▶ _Exercise brief_:
Word for word, please restate the line containing "camera: 70 degrees left, 10 degrees down" and all the lines that follow it to the end of the data.

---------- Data to examine

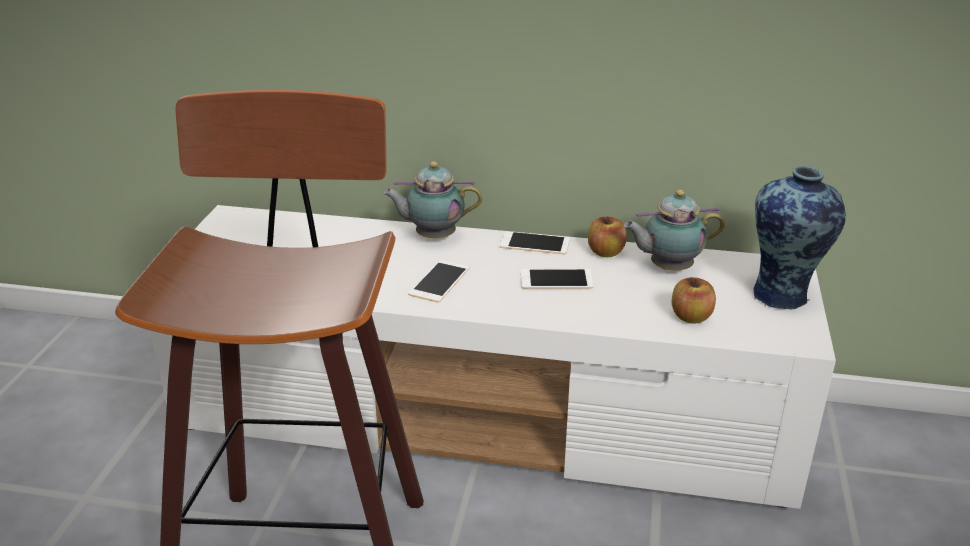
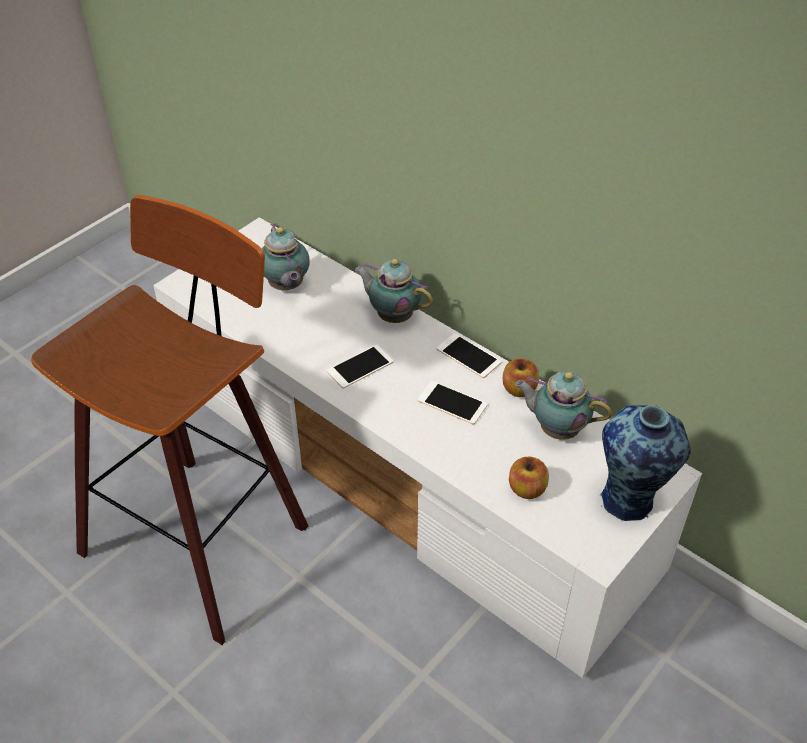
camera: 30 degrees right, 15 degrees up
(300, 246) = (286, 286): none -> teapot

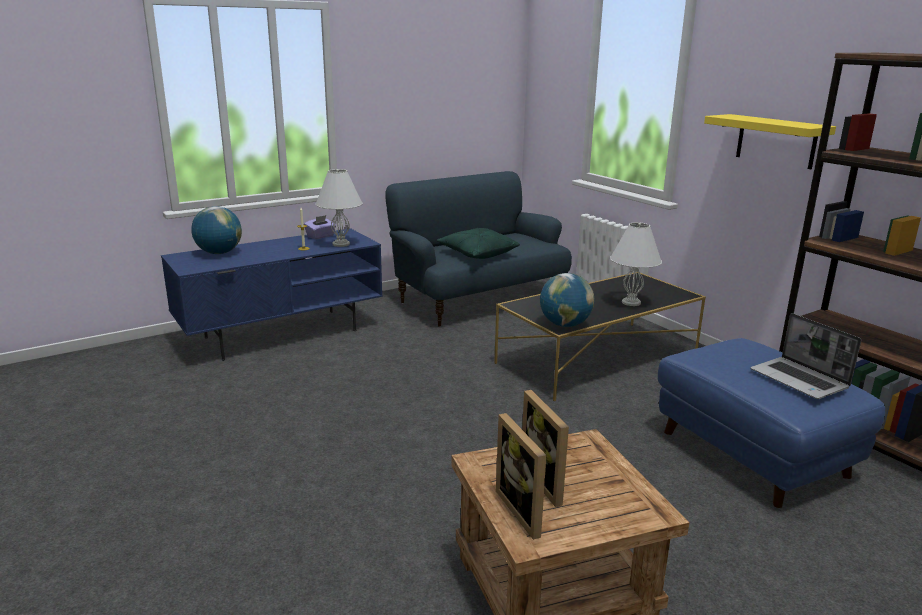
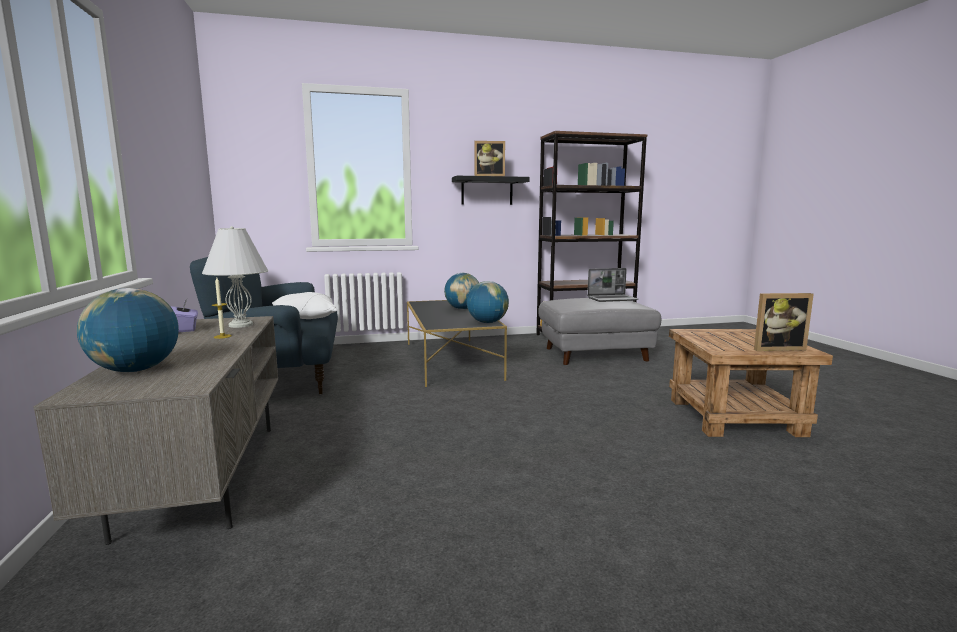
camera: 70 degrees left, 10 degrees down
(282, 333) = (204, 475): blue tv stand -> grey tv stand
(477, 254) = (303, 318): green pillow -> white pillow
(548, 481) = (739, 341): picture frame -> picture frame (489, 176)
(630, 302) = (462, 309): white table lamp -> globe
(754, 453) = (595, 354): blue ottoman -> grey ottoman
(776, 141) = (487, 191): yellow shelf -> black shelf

--------------------

▶ _Reply to the task_:
camera: 70 degrees left, 10 degrees down
(282, 333) = (204, 475): blue tv stand -> grey tv stand
(477, 254) = (303, 318): green pillow -> white pillow
(548, 481) = (739, 341): picture frame -> picture frame (489, 176)
(630, 302) = (462, 309): white table lamp -> globe
(754, 453) = (595, 354): blue ottoman -> grey ottoman
(776, 141) = (487, 191): yellow shelf -> black shelf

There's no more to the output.